> **Exercise instructions**
From the listing below, pull out every line where the string "votre" appears.

> **Entries shown**
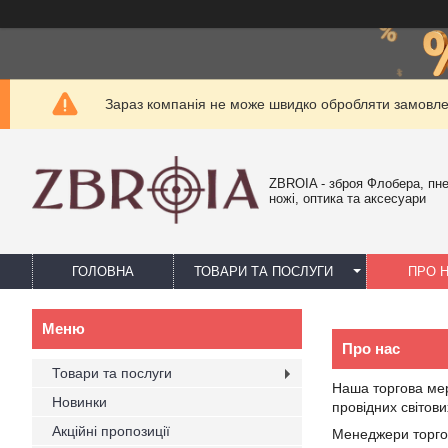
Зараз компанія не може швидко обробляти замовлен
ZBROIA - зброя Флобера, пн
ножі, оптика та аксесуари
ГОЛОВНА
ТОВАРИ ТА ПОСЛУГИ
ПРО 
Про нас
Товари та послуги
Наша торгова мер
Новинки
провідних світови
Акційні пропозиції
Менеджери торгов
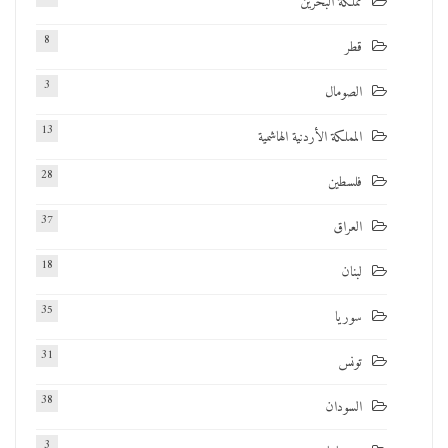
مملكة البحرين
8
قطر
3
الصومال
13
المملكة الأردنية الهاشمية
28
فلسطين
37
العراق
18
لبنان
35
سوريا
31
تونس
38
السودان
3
--
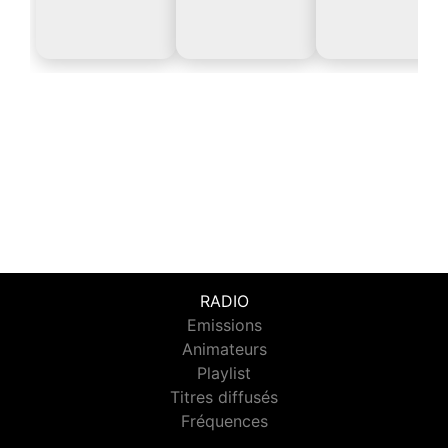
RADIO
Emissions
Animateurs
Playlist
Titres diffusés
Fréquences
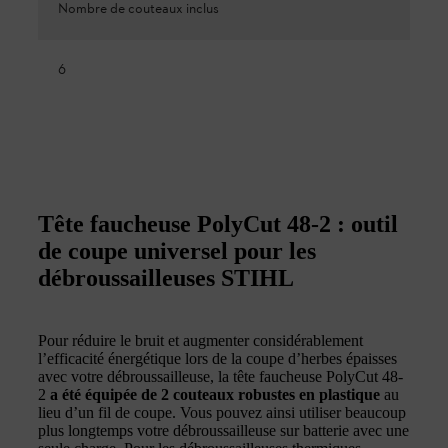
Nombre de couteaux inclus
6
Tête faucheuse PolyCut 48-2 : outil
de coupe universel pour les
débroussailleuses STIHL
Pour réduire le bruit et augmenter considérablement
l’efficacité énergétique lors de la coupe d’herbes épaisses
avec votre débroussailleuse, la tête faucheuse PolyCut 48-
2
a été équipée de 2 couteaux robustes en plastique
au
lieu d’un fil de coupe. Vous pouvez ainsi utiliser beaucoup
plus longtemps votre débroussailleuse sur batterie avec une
--
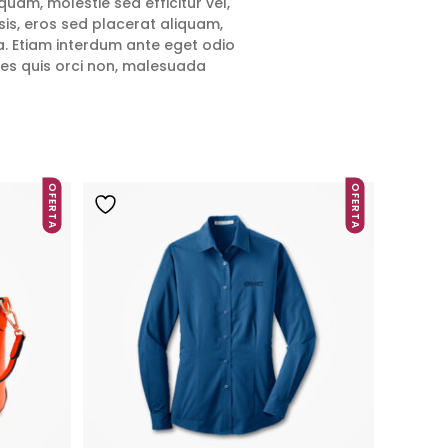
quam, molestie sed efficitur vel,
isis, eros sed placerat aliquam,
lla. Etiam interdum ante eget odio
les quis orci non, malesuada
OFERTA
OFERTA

> **Task output**
avec votre débroussailleuse, la tête faucheuse PolyCut 48-
plus longtemps votre débroussailleuse sur batterie avec une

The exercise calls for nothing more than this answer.